Rules-Based International Order

Saturday, 06-21-2025

 

Why do we keep finding ourselves at war?  Why can’t all nations agree to a rules-based international order?

The reason is that what the foreign policy establishment likes to call “rules-based international order” is something like a constitution without a government.  Since there is no overall authority to enforce the rules, the system gives the advantage to rogues, who exploit the reluctance of rule-following states to act against them.

Of course, even without an overall authority, likeminded states can act together to punish violations of the rules.  But reaching agreement to do so is difficult, and the difficulty goes beyond merely getting them to agree.  For how do you do away with the temptation to be a free rider?  If some states agree to enact sanctions, then other states will use the opportunity to cut a deal with the rogue.  In fact, even states which approve the sanctions in principle will be tempted to work around them quietly.

Besides, the goal of those who cherish the idea of a rules-based international order is predictability.  Everyone knows what everyone else will and won’t do under every condition.  So those who aren’t pleased with the status quo game the system, always walking right up to the line and putting their toes a quarter of an inch beyond it.  The temptation of the status quo states is to keep moving the line back.

Thus, without occasional resort to force, the so-called rules-based international order makes certain disruptions of international order more likely rather than less.  And that means less peace rather than more.

 

The FBI, Against Fanaticism and For It

Saturday, 06-14-2025

 

We know now that the FBI’s infamous Richmond Memo, targeting traditional Catholics as potential terrorists and comparing them with Islamists, was not merely the product of a few rogues in a single field office, as the agency had claimed.  Multiple offices were involved in drafting it, and it was distributed to over a thousand employees.

This post is not going to be a rant against the Biden administration.  What interests me is what was going on in the analysts’ heads.  I credit them with sincerity.  But why did they think traditional Catholicism is comparable to the ideology of radical Islam?

The most generous interpretation which can be placed on the memo is that the analysts thought of fanaticism simply as strong belief, and assumed that any strong belief is potentially violent.

But a sensible definition of fanaticism would emphasize the content of belief, not its strength.  You aren’t a fanatic for believing very strongly that you should “Love your enemies and pray for those who persecute you, that you may be children of your Father in heaven.”  The more strongly you believe that, the less likely you are to be a terrorist.

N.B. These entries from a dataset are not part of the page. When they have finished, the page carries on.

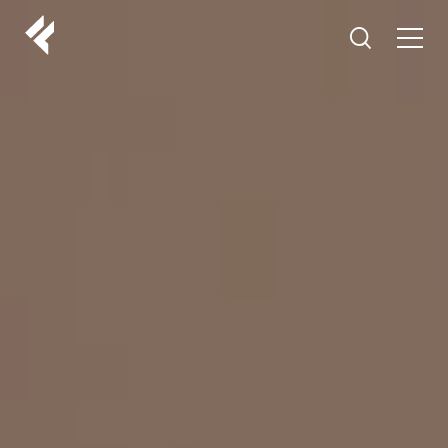
r
O NAMA
VAŠI DOKTORI
ISKUSTVA
LF MAKEOVER
IZ MEDIJA
ESTETIKA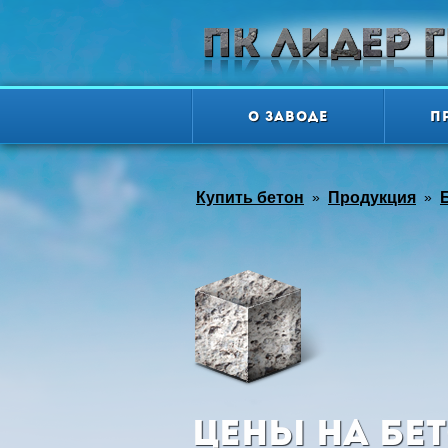
О заводе
П
Купить бетон
»
Продукция
»
Цены на бет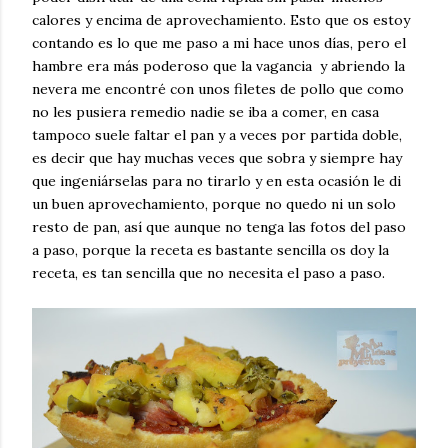
calores y encima de aprovechamiento. Esto que os estoy
contando es lo que me paso a mi hace unos días, pero el
hambre era más poderoso que la vagancia y abriendo la
nevera me encontré con unos filetes de pollo que como
no les pusiera remedio nadie se iba a comer, en casa
tampoco suele faltar el pan y a veces por partida doble,
es decir que hay muchas veces que sobra y siempre hay
que ingeniárselas para no tirarlo y en esta ocasión le di
un buen aprovechamiento, porque no quedo ni un solo
resto de pan, así que aunque no tenga las fotos del paso
a paso, porque la receta es bastante sencilla os doy la
receta, es tan sencilla que no necesita el paso a paso.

On the other hand, you really are a fanatic for believing that you should “kill them wherever you find them,” meaning Jews and infidels.  The more strongly you believe that, the more likely you are to be a terrorist.

The content of belief did come into the analysts’ definition in one way.  They plainly believed strongly in their own ideology, yet it seems never to have occurred to them to view themselves as fanatics.  It seems, then, that in their view, the term “fanatic” must have meant not just "anyone who believes strongly," but rather something like “Anyone who believes strongly enough in God, rather than in progressive dogma, for his belief to influence the rest of his life” – and the full force of the federal government must be used to surveil and suppress all such people.

So by their definition, yes, traditional Catholics are fanatics.  But by a more sensible definition, which ideology is a better candidate for being called by that label?